As Europe slaps duties on US$15 billion of solar panels, their Chinese producers are preparing to counterattack with devices assembled from South Africa to Istanbul that will avoid the import taxes.
Trina Solar Ltd (天合光能), JinkoSolar Holding Co (晶科能源) and Canadian Solar Inc (阿特斯陽光電力) are among Chinese companies preparing to shift manufacturing abroad, dodging penalties imposed by the EU in the bloc’s biggest ever anti-dumping action.
China is pivoting as the EU this month set provisional tariffs on solar goods of 11.8 percent, a rate set to quintuple in August. At stake are imports from Yingli Green Energy Holding (英利綠色能源), the world’s largest panel maker, and more than 100 other Chinese makers of silicon-based panels, cells and wafers.
Jinko’s yet-to-be-completed factories in South Africa and Europe could be used as “back-up solutions,” depending on how high the EU raises its duties, company global branding director Dany Qian (錢晶) said in an interview in Munich.
As Chinese and EU officials held talks in Beijing last week to head off the planned jump in duties, its companies are preparing for the worst — years’ long battle over whether Chinese suppliers unfairly benefit from state subsidies and by dumping, or selling below cost, in the biggest solar market.
Jinko is setting up plants in South Africa and Portugal that could export to Europe duty-free.
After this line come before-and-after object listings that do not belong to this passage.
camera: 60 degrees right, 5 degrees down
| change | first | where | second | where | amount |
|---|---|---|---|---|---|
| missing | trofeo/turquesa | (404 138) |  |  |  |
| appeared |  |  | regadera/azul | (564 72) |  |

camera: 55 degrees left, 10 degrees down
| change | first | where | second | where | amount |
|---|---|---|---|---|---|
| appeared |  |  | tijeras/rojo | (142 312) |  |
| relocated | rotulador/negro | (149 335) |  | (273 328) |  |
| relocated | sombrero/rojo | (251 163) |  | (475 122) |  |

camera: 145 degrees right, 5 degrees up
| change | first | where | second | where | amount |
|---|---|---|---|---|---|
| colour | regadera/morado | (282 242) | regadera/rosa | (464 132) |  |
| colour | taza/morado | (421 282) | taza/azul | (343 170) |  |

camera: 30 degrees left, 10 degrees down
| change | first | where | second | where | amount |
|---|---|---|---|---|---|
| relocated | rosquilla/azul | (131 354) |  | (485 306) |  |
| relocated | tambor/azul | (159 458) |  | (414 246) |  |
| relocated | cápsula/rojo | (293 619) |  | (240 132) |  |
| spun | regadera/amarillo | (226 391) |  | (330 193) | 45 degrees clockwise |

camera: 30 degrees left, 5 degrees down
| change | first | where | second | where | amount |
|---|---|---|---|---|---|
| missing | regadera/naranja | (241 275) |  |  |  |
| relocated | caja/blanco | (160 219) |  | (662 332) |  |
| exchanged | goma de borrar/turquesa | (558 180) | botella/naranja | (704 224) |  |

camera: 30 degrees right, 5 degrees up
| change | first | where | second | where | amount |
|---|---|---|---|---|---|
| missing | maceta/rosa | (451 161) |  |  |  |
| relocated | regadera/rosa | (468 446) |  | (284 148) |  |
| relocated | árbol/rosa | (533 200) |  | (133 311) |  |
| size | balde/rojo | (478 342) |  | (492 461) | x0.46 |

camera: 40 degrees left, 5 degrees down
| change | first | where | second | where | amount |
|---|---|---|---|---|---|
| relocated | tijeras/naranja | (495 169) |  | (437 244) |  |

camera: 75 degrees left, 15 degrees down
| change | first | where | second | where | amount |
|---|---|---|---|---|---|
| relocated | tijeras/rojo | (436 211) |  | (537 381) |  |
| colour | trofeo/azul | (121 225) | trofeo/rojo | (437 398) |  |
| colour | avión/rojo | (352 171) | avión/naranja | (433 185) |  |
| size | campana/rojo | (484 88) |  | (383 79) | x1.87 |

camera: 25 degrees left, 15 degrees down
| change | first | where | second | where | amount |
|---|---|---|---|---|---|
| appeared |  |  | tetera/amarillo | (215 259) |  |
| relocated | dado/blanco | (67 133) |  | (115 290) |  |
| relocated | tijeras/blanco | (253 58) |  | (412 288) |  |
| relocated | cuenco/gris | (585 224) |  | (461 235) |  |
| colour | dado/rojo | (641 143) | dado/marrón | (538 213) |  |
Canadian Solar, which has most of its operations in China, may open factories in Taiwan, Malaysia or Thailand, chief commercial officer Yan Zhuang (莊岩) said.
The trade spat with EU adds to China’s struggles to increase output. Manufacturing is shrinking at a faster pace this month, a trend that threatens to stem an economic recovery in the eurozone from the currency bloc’s longest-ever recession.
Chinese solar manufacturers have begun setting up overseas to avoid duties in the EU and the US, as well as to satisfy rules in countries like India that demand local content in products, Zhuang said.
“Overseas manufacturing is a trend,” Zhuang said in an interview at a solar conference in Munich.
The Canadian-based company that produces in China is also looking at manufacturing in South Africa, Saudi Arabia or Turkey, he said.
Suntech Power Holdings Co (尚德電力), the Wuxi-based panel-maker that was once the world’s biggest and whose main unit now is in bankruptcy proceedings, said last week it would provide “tariff-free” versions of all its standard modules for European customers. The panel components will be made “outside of mainland China,” to avoid the EU penalties, it said in a statement on Monday last week.
China Sunergy Co (中電光伏) this month said it started shipping modules from its plant in Istanbul and would deliver about 6.4 megawatts of product from the middle of this month to August to “a well-known” French customer.
Levies will jump on Aug. 6 to a range of 37.2 percent to 67.9 percent unless an accord is reached. EU governments have until Dec. 6 to decide whether to turn the provisional duties into “definitive” five-year measures.
The levies will increase prices for European solar-plant builders and homeowners who install them on rooftops. They were expecting to benefit fully from solar-module prices that declined last year because of a supply glut and weaker demand.
Trina Solar, the world’s second-biggest module maker, based in Changzhou, also has the option to set up shop elsewhere, Trina Europe president Benjamin Hill said in a separate interview.
About 48 percent of Trina’s shipments last year were to Europe, according to a Feb. 26 presentation posted on the company Web site. Trina said last week the EU tariffs may close access to some European markets.
When it comes to overseas production, maintaining quality levels is key, Zhuang said.
“The cost of labor is not everything that matters,” he said. “People are used to a certain quality for our panels that are made in China.”
Chinese panel-makers may benefit from surging demand at home, where Jinko sees installations reaching 8 gigawatts this year and 10 gigawatts next year 2014, Qian said.
Phono Solar Technology Co (輝倫太陽能), a Chinese state-owned module maker and project developer, expects 10 gigawatts this year and 12 gigawatts next year, the company said last week in Munich.